WHAT YOU SHOULD DO: The records should be restated exactly from their first line through the line with "Промислове та цивільне" in it.
::::::::
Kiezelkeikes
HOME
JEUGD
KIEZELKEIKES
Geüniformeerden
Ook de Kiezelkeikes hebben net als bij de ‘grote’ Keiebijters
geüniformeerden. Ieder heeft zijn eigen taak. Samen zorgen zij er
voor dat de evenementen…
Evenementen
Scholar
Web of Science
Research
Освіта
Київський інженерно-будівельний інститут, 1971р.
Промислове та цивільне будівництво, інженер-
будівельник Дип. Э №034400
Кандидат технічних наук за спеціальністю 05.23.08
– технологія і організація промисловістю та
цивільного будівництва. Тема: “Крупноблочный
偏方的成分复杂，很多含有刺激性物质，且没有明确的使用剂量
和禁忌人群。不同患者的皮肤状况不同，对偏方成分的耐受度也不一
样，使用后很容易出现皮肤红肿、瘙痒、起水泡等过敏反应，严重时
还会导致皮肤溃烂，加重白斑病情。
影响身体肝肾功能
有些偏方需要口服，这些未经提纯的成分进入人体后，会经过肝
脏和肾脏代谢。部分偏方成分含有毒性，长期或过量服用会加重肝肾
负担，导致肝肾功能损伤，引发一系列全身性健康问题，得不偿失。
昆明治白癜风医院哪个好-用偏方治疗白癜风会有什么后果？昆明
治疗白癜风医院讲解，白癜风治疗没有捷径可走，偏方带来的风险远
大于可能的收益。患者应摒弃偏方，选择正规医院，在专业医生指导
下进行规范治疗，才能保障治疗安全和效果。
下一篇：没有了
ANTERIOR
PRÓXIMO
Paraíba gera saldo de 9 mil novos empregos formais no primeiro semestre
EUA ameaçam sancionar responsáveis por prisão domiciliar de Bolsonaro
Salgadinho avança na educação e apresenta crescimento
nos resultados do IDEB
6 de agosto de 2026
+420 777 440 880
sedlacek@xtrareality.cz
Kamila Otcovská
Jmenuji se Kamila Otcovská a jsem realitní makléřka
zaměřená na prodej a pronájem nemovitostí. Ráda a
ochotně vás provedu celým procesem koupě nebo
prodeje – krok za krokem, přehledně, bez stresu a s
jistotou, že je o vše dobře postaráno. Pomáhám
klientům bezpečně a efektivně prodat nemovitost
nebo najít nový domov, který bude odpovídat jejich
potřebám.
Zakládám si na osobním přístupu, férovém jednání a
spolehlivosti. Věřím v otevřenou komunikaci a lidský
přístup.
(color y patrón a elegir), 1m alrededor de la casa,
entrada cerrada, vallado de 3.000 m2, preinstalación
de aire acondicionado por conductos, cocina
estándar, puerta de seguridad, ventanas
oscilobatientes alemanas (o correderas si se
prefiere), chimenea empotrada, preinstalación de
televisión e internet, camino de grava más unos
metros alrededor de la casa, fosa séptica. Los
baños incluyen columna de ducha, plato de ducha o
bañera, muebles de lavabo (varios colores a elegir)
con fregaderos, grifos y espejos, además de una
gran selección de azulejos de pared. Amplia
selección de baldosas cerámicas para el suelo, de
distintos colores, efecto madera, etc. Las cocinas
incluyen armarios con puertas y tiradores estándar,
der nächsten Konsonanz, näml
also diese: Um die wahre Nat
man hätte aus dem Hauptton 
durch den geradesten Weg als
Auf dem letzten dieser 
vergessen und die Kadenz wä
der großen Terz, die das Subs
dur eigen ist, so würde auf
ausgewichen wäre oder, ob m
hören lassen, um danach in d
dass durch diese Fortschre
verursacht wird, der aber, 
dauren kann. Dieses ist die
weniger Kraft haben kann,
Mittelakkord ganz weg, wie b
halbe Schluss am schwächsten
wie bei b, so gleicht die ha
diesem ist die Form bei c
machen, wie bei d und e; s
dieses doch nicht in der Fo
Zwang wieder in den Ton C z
::::::::
FINISHED TASK:
Kiezelkeikes
HOME
JEUGD
KIEZELKEIKES
Geüniformeerden
Ook de Kiezelkeikes hebben net als bij de ‘grote’ Keiebijters
geüniformeerden. Ieder heeft zijn eigen taak. Samen zorgen zij er
voor dat de evenementen…
Evenementen
Scholar
Web of Science
Research
Освіта
Київський інженерно-будівельний інститут, 1971р.
Промислове та цивільне будівництво, інженер-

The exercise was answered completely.